**Your objective**: Resume the forum thread below about finding a graphical tool for browsing packages, writing what comes after its last post.

**Text segment**:
=== Section Start ===

# Is there no graphical pkg for we desktop users to browse package conveniently?



## realneet (Feb 5, 2022)

Using pkg to update and install/uninstall is good  
but when i want to compare any programs.. suites...
it's not a good experience
so i want get some suggestions
thanks


----------



## T-Daemon (Feb 5, 2022)

There is one pkg management utility with graphical interface:

ports-mgmt/octopkg WWW: https://tintaescura.com/projects/octopkg/
Alternatives:

CLI: ports-mgmt/portal WWW: https://github.com/culot/portal#portal---front-end-to-pkg8
ports-mgmt/pkg itself: `pkg search -o -g '*' | sort | less` . Browse in specific category, e.g.: `pkg search -o -g '*' | sort | grep ^net/ | less`


----------



## mer (Feb 5, 2022)

realneet said:


> but when i want to compare any programs.. suites...


What exactly do you mean by this?

=== Section End ===

**Records**:
=== Section Start ===

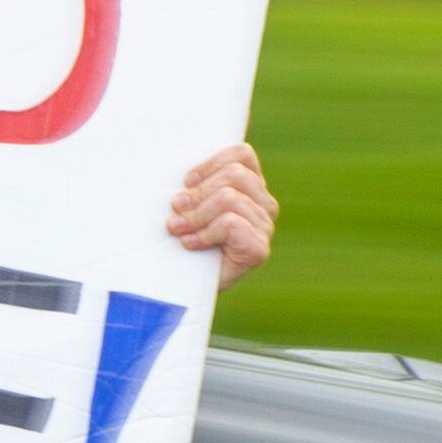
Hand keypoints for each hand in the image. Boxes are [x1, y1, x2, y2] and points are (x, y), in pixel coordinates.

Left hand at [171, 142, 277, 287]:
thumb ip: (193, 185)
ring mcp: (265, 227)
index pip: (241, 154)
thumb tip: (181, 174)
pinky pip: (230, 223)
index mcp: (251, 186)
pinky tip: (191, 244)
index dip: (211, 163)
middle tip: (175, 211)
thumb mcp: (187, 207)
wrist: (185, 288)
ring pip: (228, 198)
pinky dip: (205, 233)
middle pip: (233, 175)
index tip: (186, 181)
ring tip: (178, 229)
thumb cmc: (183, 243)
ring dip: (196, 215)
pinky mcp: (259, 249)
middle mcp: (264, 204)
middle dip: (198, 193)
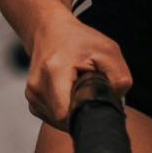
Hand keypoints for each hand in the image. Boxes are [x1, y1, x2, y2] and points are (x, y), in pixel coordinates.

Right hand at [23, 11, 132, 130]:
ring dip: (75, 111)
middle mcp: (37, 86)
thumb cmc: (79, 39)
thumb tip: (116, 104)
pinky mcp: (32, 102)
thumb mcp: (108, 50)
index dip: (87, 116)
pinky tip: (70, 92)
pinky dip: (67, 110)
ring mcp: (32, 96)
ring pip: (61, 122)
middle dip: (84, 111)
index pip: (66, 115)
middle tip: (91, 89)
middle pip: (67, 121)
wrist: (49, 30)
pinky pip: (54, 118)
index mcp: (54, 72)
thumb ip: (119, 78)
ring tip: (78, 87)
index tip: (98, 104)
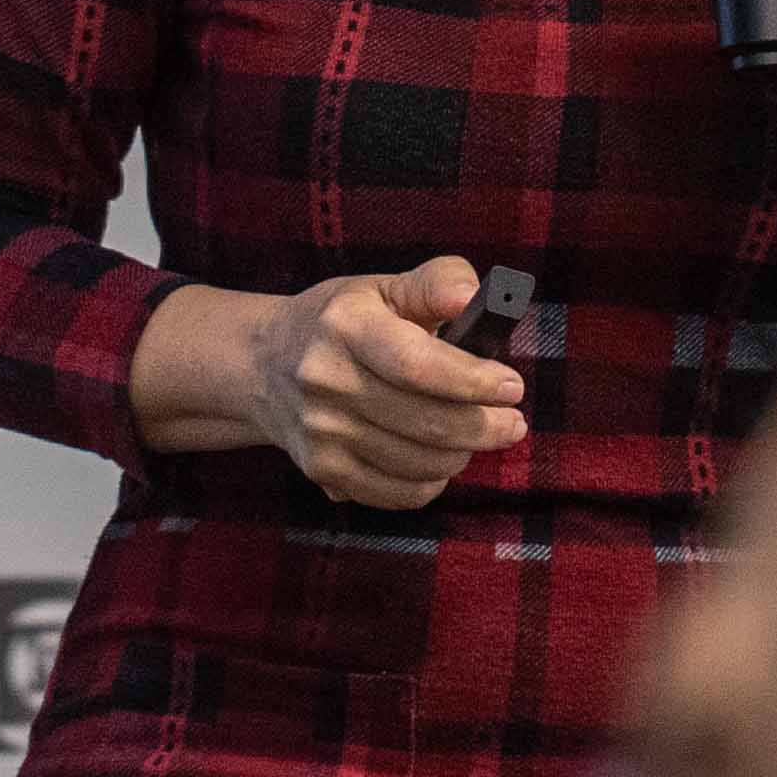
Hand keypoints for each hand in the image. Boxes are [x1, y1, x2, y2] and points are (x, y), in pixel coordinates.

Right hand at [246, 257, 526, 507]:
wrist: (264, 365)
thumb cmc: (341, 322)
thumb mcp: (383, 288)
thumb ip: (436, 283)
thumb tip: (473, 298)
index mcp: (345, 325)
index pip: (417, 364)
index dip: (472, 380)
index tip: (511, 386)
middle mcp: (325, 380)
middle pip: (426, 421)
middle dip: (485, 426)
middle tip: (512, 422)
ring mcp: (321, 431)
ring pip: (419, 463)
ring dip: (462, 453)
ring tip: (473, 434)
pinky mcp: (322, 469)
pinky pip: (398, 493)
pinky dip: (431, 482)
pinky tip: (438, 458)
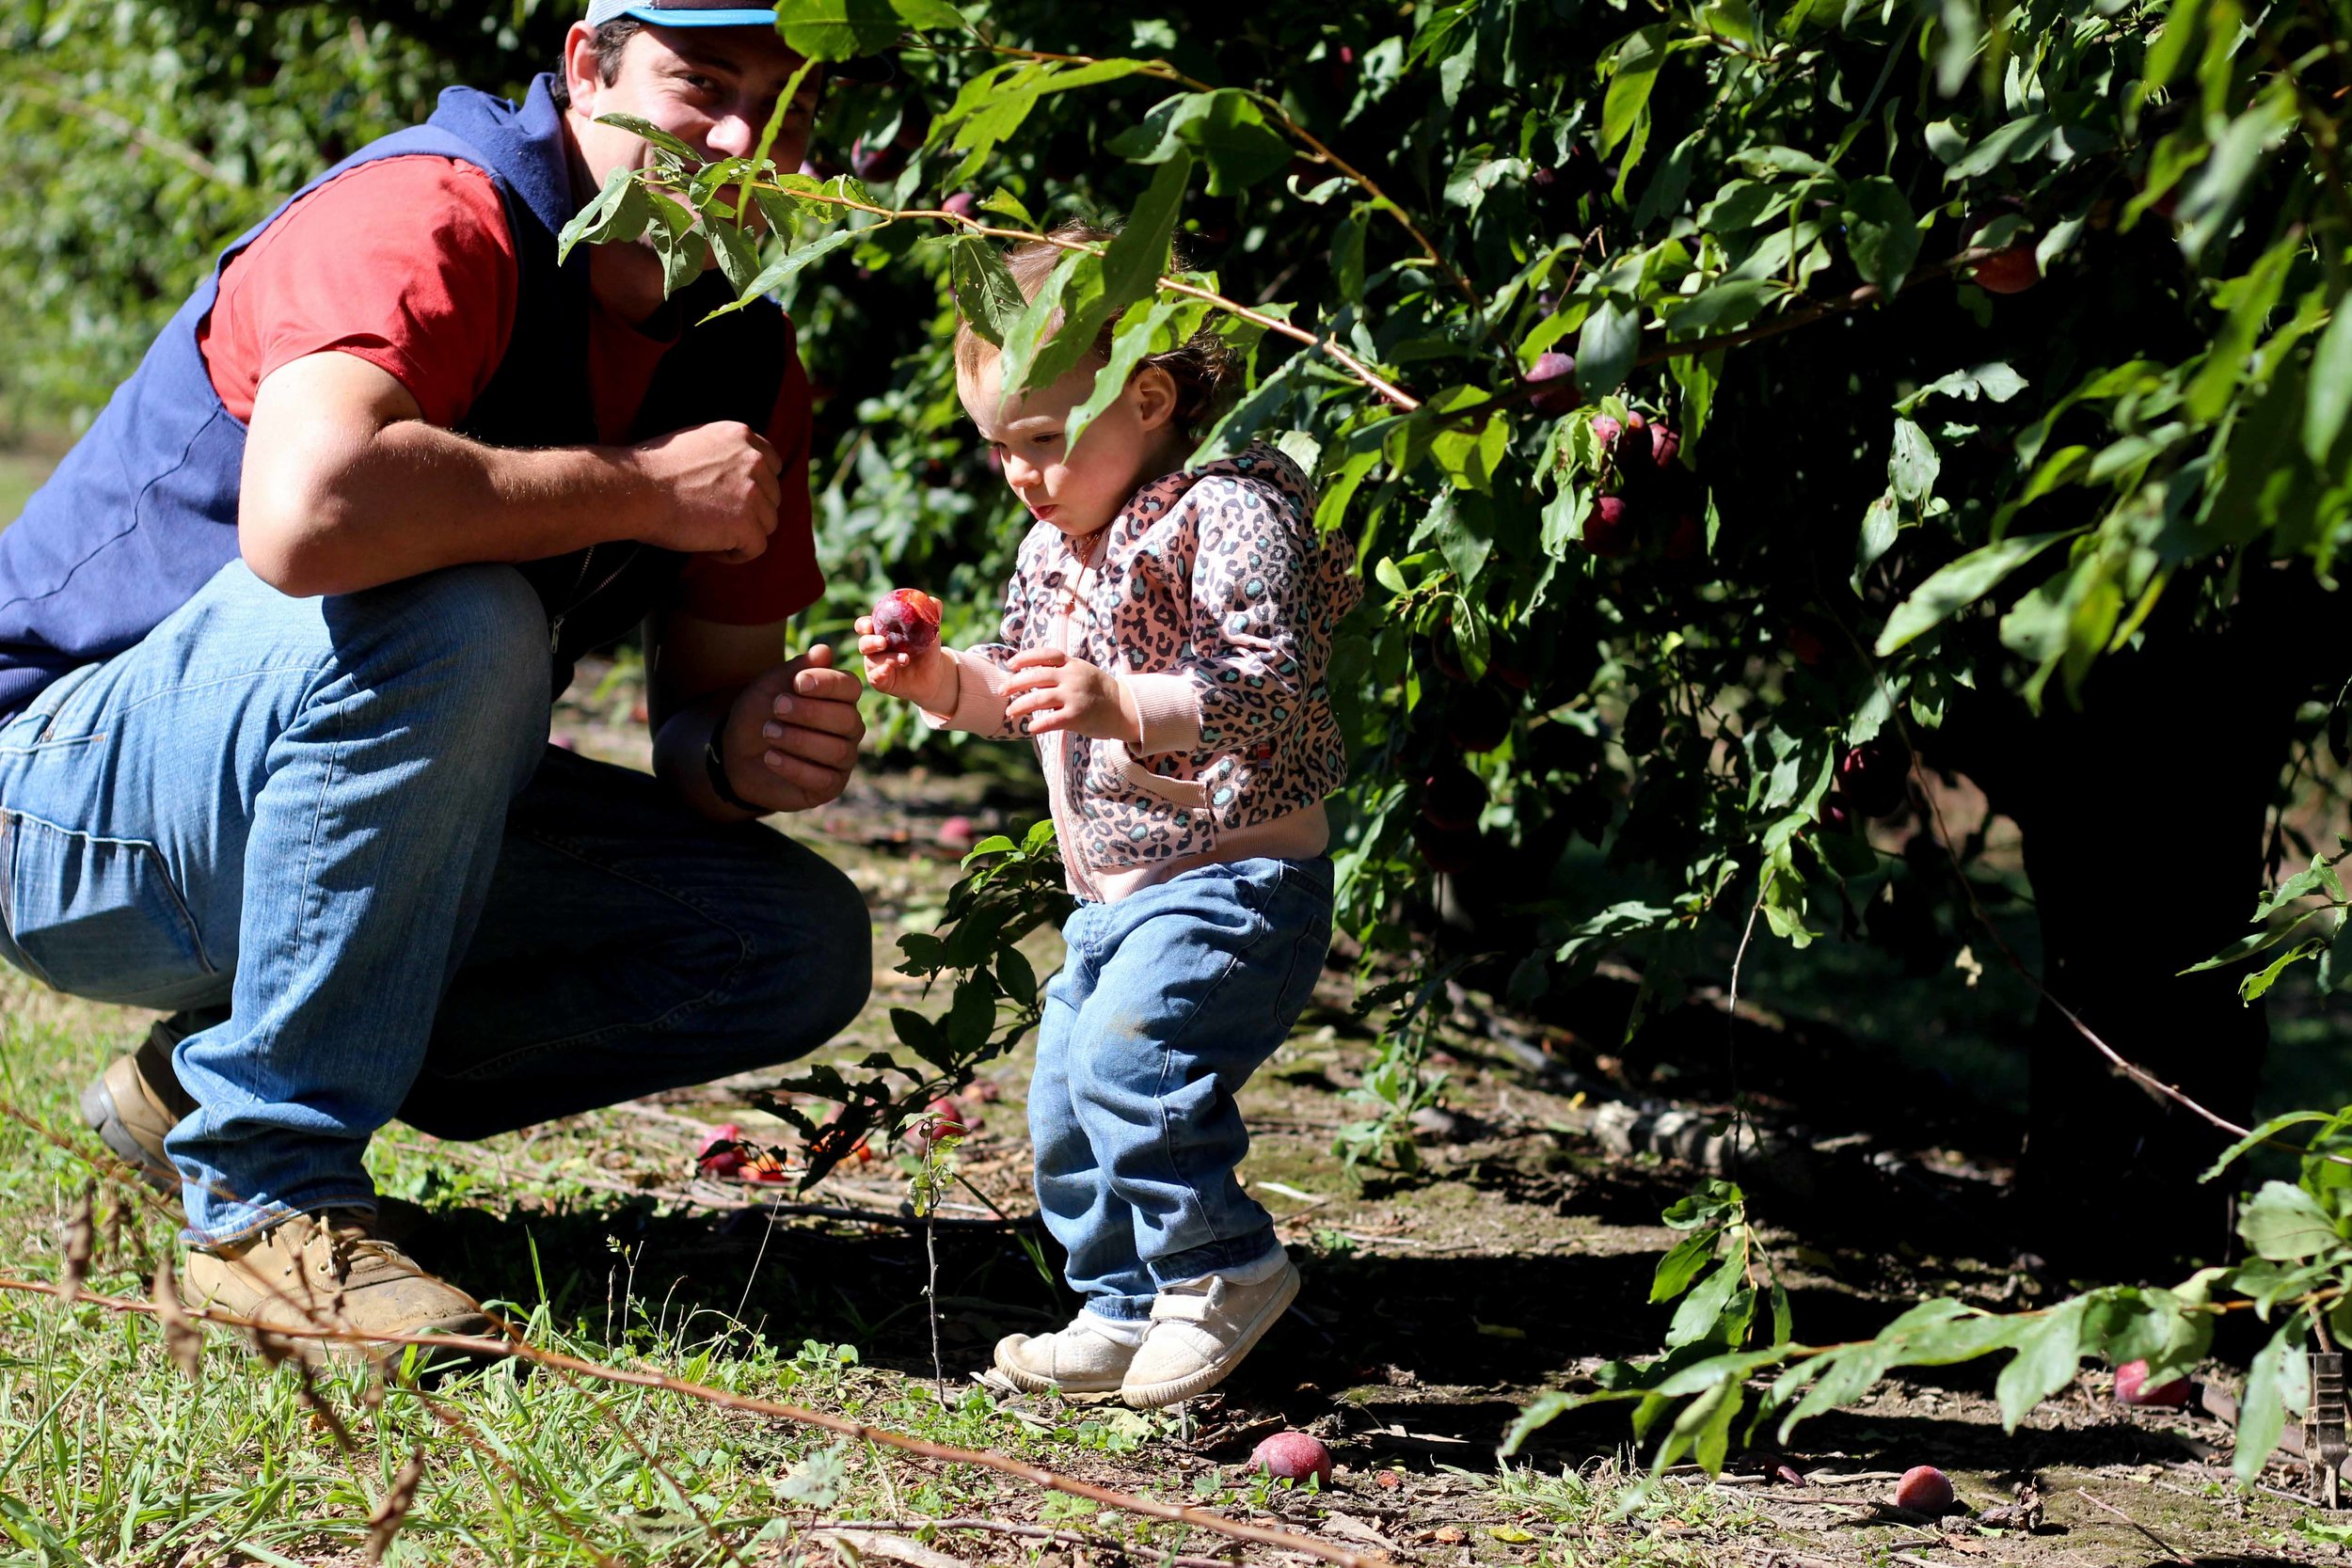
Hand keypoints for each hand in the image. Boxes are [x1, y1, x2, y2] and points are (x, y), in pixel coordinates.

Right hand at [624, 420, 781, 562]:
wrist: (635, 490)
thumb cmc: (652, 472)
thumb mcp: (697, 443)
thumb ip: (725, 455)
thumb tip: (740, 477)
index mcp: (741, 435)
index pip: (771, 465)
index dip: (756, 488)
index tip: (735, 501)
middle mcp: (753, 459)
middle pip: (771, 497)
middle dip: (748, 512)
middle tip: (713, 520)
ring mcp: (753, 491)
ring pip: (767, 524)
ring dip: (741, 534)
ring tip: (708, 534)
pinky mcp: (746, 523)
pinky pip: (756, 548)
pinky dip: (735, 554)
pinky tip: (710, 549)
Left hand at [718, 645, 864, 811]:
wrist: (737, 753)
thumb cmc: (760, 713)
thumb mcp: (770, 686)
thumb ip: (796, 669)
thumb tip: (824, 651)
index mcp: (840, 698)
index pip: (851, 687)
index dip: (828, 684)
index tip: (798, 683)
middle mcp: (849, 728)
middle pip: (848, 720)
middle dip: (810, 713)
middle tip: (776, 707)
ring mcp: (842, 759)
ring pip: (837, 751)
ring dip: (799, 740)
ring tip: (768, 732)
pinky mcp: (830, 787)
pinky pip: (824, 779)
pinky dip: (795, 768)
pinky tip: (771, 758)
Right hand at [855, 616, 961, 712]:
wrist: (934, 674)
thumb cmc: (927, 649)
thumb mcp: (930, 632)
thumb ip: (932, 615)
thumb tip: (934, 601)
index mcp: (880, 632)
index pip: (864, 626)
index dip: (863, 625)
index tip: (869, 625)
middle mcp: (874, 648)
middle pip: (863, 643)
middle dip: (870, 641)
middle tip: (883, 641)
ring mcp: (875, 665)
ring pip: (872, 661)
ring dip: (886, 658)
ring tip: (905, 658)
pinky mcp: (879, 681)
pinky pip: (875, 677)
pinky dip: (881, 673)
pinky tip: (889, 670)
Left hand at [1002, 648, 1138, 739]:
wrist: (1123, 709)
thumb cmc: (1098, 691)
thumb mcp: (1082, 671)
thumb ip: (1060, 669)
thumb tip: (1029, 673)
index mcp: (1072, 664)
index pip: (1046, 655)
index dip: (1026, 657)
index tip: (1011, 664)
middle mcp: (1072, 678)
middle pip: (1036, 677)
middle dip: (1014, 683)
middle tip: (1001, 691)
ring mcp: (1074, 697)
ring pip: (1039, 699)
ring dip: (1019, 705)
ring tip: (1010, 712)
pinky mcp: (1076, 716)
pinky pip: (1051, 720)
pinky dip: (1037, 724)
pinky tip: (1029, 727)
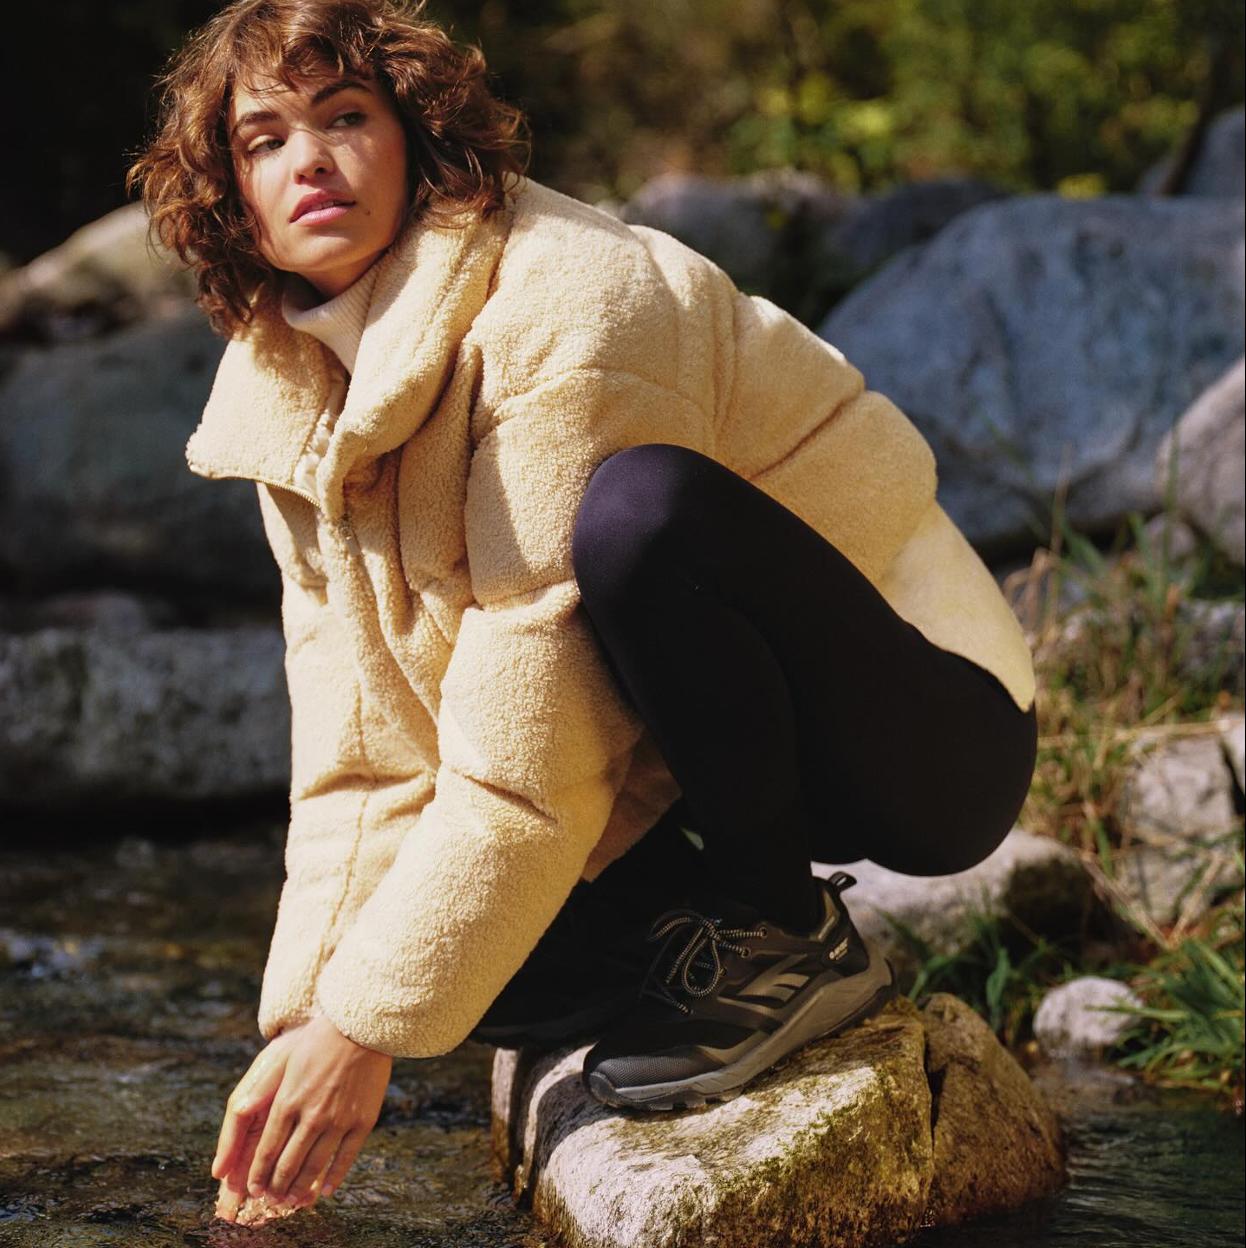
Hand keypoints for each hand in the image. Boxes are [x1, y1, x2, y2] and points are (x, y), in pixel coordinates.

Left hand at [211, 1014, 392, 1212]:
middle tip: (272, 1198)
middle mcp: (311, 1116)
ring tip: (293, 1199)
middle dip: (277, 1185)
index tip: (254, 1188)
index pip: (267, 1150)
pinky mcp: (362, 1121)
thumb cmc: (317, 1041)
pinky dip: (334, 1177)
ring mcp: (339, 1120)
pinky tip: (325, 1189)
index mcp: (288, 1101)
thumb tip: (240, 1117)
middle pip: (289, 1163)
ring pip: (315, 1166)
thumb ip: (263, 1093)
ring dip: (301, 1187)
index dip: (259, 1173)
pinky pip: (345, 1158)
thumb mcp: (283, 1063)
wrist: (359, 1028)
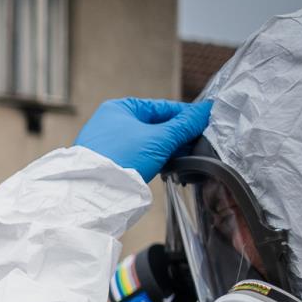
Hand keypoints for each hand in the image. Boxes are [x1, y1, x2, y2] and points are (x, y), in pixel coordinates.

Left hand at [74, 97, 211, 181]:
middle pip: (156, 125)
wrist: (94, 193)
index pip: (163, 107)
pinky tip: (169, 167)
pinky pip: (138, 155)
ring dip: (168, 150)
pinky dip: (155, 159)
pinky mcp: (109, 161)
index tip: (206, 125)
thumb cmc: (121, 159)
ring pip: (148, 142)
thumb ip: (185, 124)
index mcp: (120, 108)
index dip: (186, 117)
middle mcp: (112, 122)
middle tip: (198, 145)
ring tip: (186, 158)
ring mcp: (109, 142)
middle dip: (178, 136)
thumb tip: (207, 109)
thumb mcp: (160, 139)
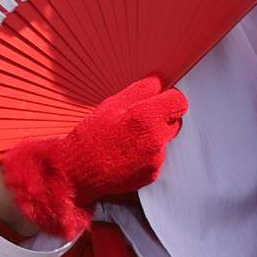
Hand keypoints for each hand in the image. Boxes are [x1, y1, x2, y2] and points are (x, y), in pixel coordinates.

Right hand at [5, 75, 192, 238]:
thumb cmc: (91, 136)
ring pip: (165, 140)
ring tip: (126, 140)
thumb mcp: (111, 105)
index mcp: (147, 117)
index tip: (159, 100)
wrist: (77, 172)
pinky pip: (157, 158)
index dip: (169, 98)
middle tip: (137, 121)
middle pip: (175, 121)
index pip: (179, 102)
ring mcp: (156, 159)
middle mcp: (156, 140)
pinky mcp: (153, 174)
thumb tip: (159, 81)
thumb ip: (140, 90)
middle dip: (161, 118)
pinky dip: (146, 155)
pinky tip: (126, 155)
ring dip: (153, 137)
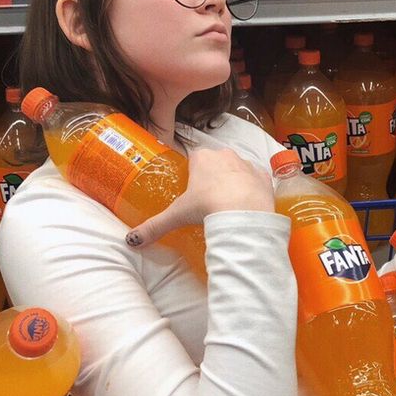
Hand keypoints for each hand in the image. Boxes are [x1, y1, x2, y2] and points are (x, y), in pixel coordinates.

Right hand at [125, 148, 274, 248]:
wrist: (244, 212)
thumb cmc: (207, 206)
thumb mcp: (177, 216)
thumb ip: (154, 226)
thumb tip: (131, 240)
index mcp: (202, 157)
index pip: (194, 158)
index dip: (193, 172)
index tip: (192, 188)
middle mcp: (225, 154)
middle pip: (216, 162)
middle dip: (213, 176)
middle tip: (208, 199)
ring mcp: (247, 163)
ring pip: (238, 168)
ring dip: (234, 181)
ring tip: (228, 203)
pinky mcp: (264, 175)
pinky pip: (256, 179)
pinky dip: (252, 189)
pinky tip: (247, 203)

=== Section End ===

**Exercise response**:
There is an extensive Web interface that gives you a lot of information









						About FreeBSD Ports
					

FreeBSD is an operating system used to power modern servers, desktops, and embedded platforms.




					www.freebsd.org


----------



## grahamperrin@ (Feb 6, 2022)

realneet welcome to FreeBSD Forums.

FreshPorts offers a richer experience than the FreeBSD-provided page:


  

No inline screenshots, if that's what you had in mind, but there are links out to home pages and much more.

More importantly: FreshPorts allows you to chase a bug with your pointer.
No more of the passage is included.